Hi!
I understand that across databases in the same cluster, the sharding strategy can be different. That is, if two tables that exist in different databases have the same shard key, they won’t necessarily be distributed the same way. Thus, joins of these tables across databases may require repartitioning.
I’m sure there’s a good reason for this, but I was wondering if in the future you might add a configuration option to force different DBs in the same cluster to use the same sharding strategy?
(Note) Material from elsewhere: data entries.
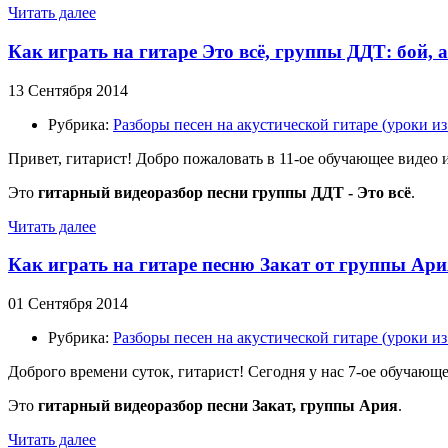
Читать далее
Как играть на гитаре Это всё, группы ДДТ: бой,
13 Сентября 2014
Рубрика:
Разборы песен на акустической гитаре (уроки 
Привет, гитарист! Добро пожаловать в 11-ое обучающее видео
Это
гитарный видеоразбор песни
группы ДДТ
- Это всё
.
Читать далее
Как играть на гитаре песню Закат от группы Ари
01 Сентября 2014
Рубрика:
Разборы песен на акустической гитаре (уроки 
Доброго времени суток, гитарист! Сегодня у нас 7-ое обучающ
Это
гитарный видеоразбор песни Закат, группы Ария
.
Читать далее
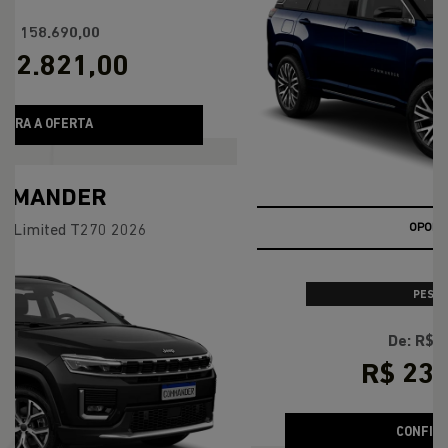
À VISTA POR R$ 124.990,00
CONFIRA A OFERTA
COMMANDER
Commander Overland T270 2026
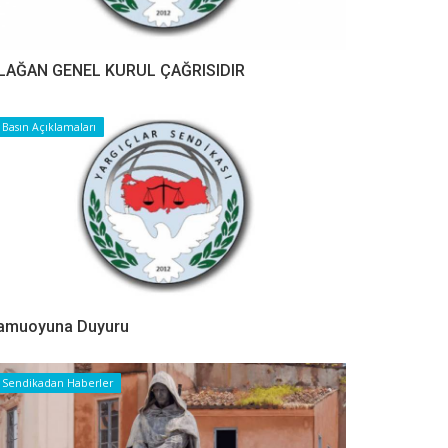
LAĞAN GENEL KURUL ÇAĞRISIDIR
Basın Açıklamaları
amuoyuna Duyuru
Sendikadan Haberler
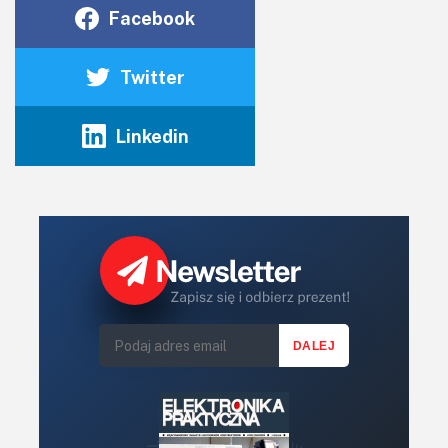
Facebook
Twitter
Linkedin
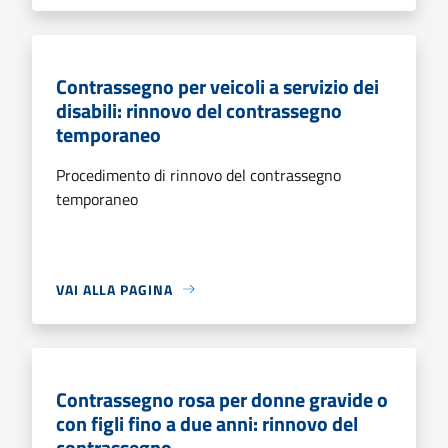
Contrassegno per veicoli a servizio dei
disabili: rinnovo del contrassegno
temporaneo
Procedimento di rinnovo del contrassegno
temporaneo
VAI ALLA PAGINA
Contrassegno rosa per donne gravide o
con figli fino a due anni: rinnovo del
contrassegno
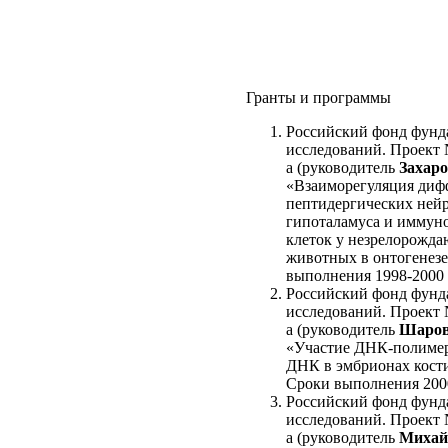
Гранты и программы
Российский фонд фунд
исследований. Проект 
а (руководитель
Захаро
«Взаиморегуляция диф
пептидергических ней
гипоталамуса и иммун
клеток у незрелорожд
животных в онтогенезе
выполнения 1998-2000 
Российский фонд фунд
исследований. Проект 
а (руководитель
Шаров
«Участие ДНК-полимер
ДНК в эмбрионах кост
Сроки выполнения 2000
Российский фонд фунд
исследований. Проект 
а (руководитель
Михай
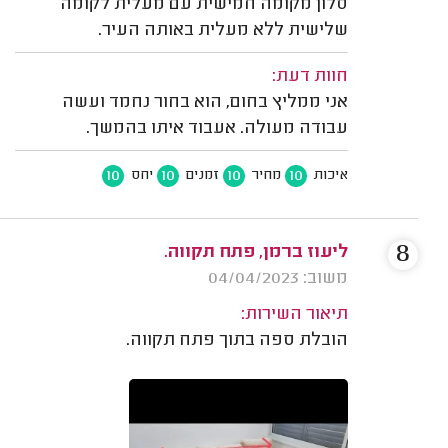
סלון מקומה חמישית עם מעלית לקומה
שלישית ללא מעלית באותה העיר.
חוות דעת:
אני ממליץ בחום, הוא בחור נחמד ועשה
עבודה מעולה. אעבוד איתו בהמשך.
10
10
10
10
איכות
מחיר
זמנים
יחס
8
ליעוז ברמן, פתח תקווה.
משוב: 04/04/2023
תיאור השירות:
הובלת ספה בתוך פתח תקווה.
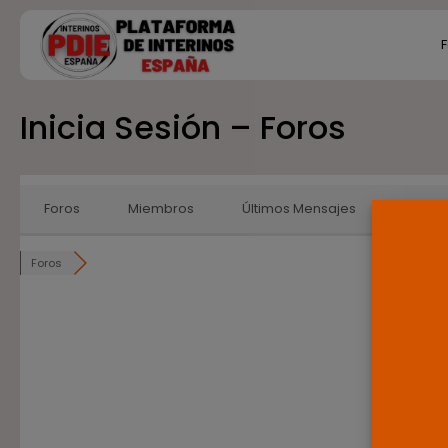
Search
F
for:
Inicia Sesión – Foros
Ú
P
F
E
Foros
Miembros
Últimos Mensajes
Foros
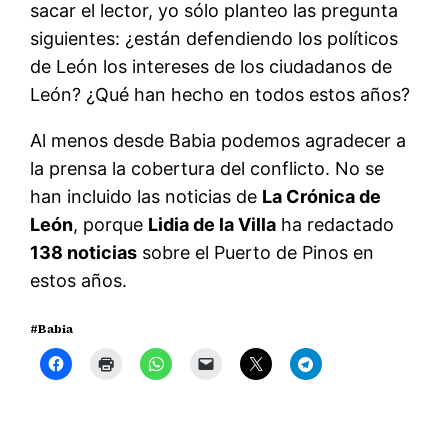
sacar el lector, yo sólo planteo las pregunta
siguientes: ¿están defendiendo los políticos
de León los intereses de los ciudadanos de
León? ¿Qué han hecho en todos estos años?
Al menos desde Babia podemos agradecer a
la prensa la cobertura del conflicto. No se
han incluido las noticias de
La Crónica de
León
, porque
Lidia de la Villa
ha redactado
138 noticias
sobre el Puerto de Pinos en
estos años.
#Babia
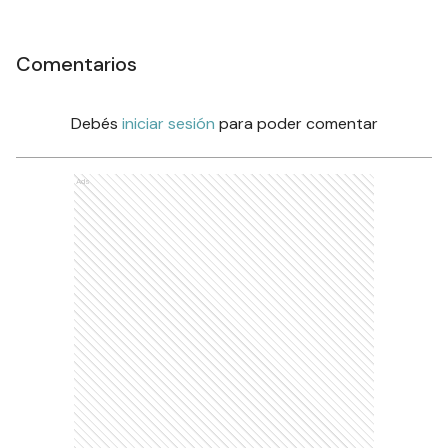
Comentarios
Debés
iniciar sesión
para poder comentar
Ads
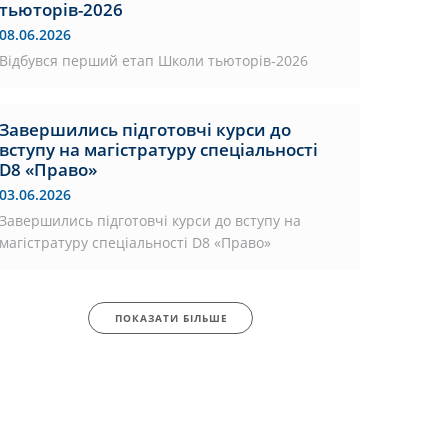
тьюторів-2026
08.06.2026
Відбувся перший етап Школи тьюторів-2026
Завершились підготовчі курси до
вступу на магістратуру спеціальності
D8 «Право»
03.06.2026
Завершились підготовчі курси до вступу на
магістратуру спеціальності D8 «Право»
ПОКАЗАТИ БІЛЬШЕ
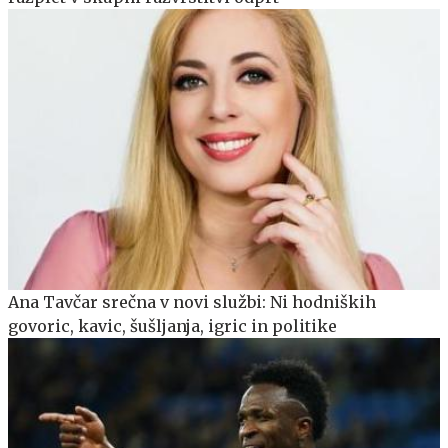
Ana Tavčar srečna v novi službi: Ni hodniških
govoric, kavic, šušljanja, igric in politike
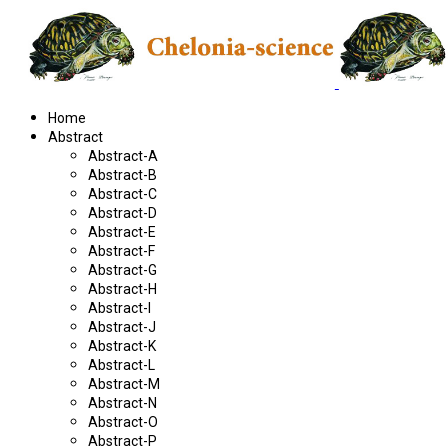
Home
Abstract
Abstract-A
Abstract-B
Abstract-C
Abstract-D
Abstract-E
Abstract-F
Abstract-G
Abstract-H
Abstract-I
Abstract-J
Abstract-K
Abstract-L
Abstract-M
Abstract-N
Abstract-O
Abstract-P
The use-case here is that after migrating from Vertica, my org had to arrange our data into separate DBs for backwards compatibility with existing APIs. Vertica has “schemas” which gave us a convenient way to organize data by a particular category within the same database, denoted by a prefix, IE:
my_metadata_store.table_1
my_fact_store.table_2
Where my_metadata_store
and my_fact_store
were in the same database, but different “schemas.” Since switching to SingleStore, we have organized it such that my_metadata_store
and my_fact_store
are separate databases to achieve the same organization style. In hindsight, knowing what we know now about sharding, we might have approached this differently, but reorganizing this data otherwise would be a pretty big endeavor.
At query time we have many instances where cross-database joins occur. So, if we could shard those tables the same way, it would be very helpful performance-wise.
Excuse the long post, the context felt relevant. Thanks for reading!